UK Experts Restore 1950-Era Digital Computing Machine
Computer experts in the United Kingdom has successfully restored one of the earliest computers assembled by man, firing it up anew Tuesday this week to relive the infant moments of a device that has undergone radical transformation.
According to Kevin Murrell, trustee for The National Museum of Computing (TNMOC), he unearthed the Harwell Dekatron, also known as the Wolverhampton Instrument for Teaching Computation (WITCH), at the Museum of Science and Industry in Birmingham.
The hulking computer relic, which media reports said is the size of a regular house garage, pricked Mr Murrell's curiosity and prompted him to dig more.
He discovered that the 2.5-tonne machine was first used in 1951 by the Atomic Energy Research Establishment in Harwell but was retired after only six years of service.
WITCH was mainly employed "to take the tedious but necessary work of performing calculations away from the mathematicians and let them think about the big picture," Yahoo! News reported on Wednesday.
It was prized then as an accurate computation tool for atomic scientists but its sluggish humming easily made the Harwell Dekatron obsolete and its utilitarian value was eventually redefined as a teaching aid, a role that according to PC Pro lasted until 1973.

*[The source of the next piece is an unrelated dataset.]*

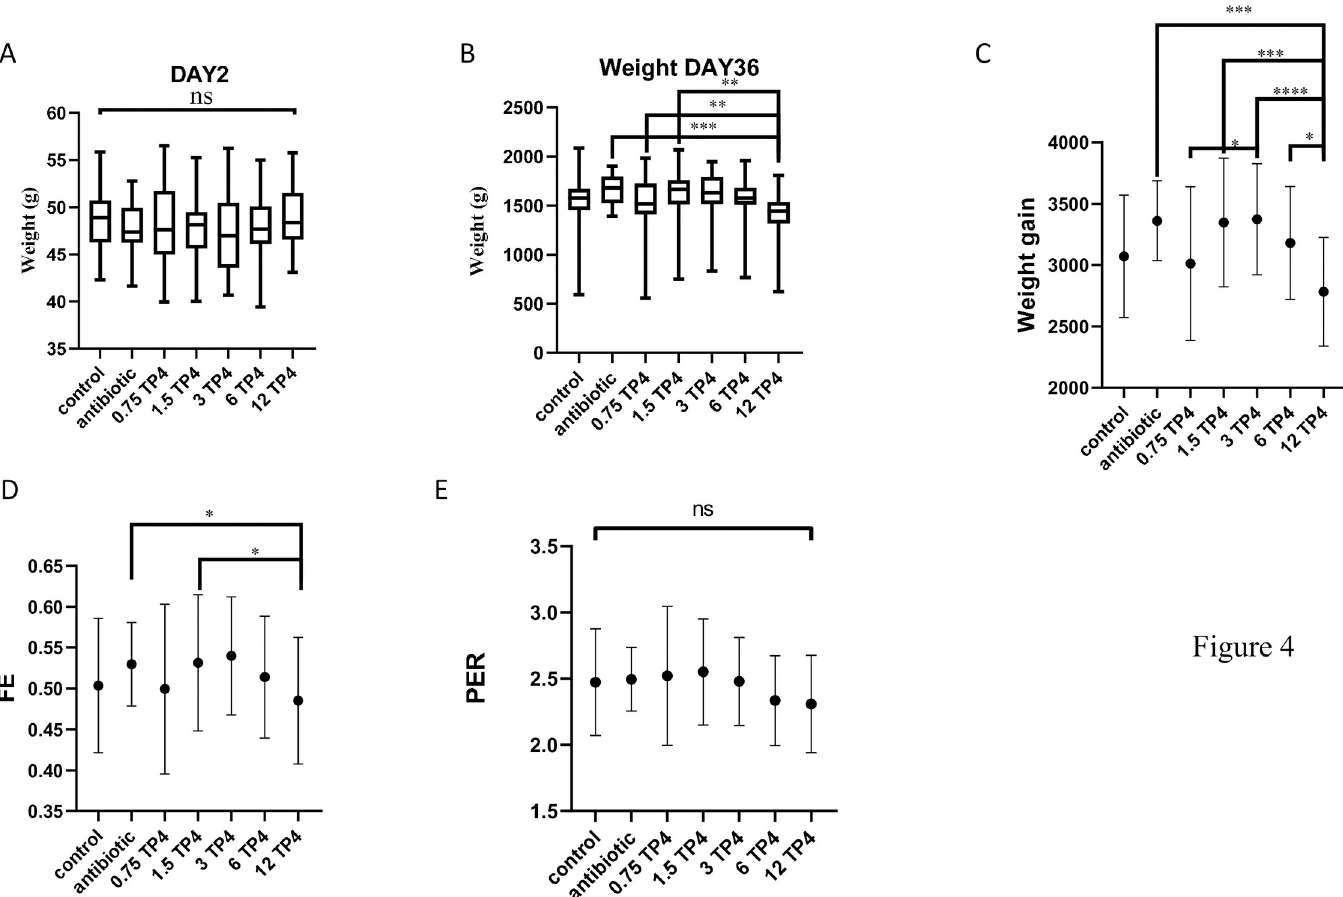
Fig 4. Effect on feed parameter analysis. (A) Weight for day 2 and (B) day 36 analysis between groups. (C) weight gain, (D) FE (feed efficiency), and (E) PER (protein efficiency ratio) of G . g . domesticus fed diets containing rTP4 (0.75, 1.5, 3.0, 6.0 or 12%) spray-dried powder for 5 weeks. Each bar represents the mean value from three determinations, with the standard error (SE). Data (mean ± SE) with star marker represent differ significantly (P < 0.05) among treatments.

During its prime, "the Harwell Dekatron was one of perhaps a dozen computers in the world, and since then, it has led a charmed life surviving intact while its contemporaries were recycled or destroyed," Mr Murrell told TechNewsDaily.

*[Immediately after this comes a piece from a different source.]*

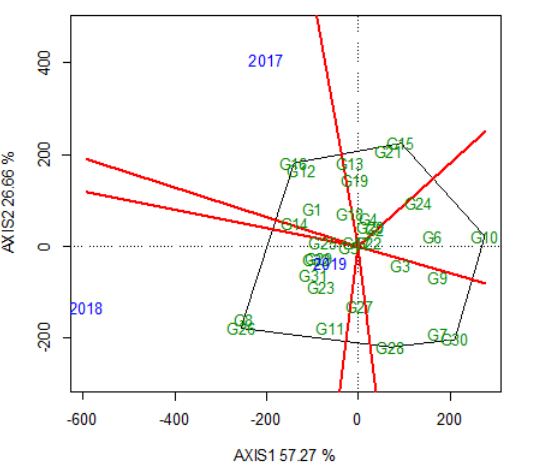
Figure 3 A which-won-where biplot. In the sector within which environments 2018 and 2019 are plotted, the genotypes G8 and G26 have the highest yields, whereas in the sector in which environment 2017 is plotted, G12 and G16 have the highest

It was only fit to restore the WITCH, he added, which took three years to complete though TNMOC experts who were involved in the effort got just what they needed - the machine's all original parts and schematics plus much needed guidance from two of the original developers.
PC Pro identified them as Dick Barnes and Ted Cooke-Yarborough.
But even with all the pieces falling into their proper places, the restoration work was not exactly a walk in the park, TNMOC volunteer Delwyn Holroyd told TechNewsDaily.
"The restoration was quite a challenge, requiring work with components like valves, relays and paper tape readers that are rarely seen these days and are certainly not found in modern computers," he shared.
Once the WITCH was powered up anew, the monster calculator spawned a sound that The Huffington Post said is akin to "a roomful of typewriters." The machine's calculation muscle rests mainly on its "10 gas-filled tubes that can each be activated as part of its decimal counting system."
This behemoth is a power-hog, TNMOC experts said, requiring more than 30 times the electricity required to energise modern computing devices.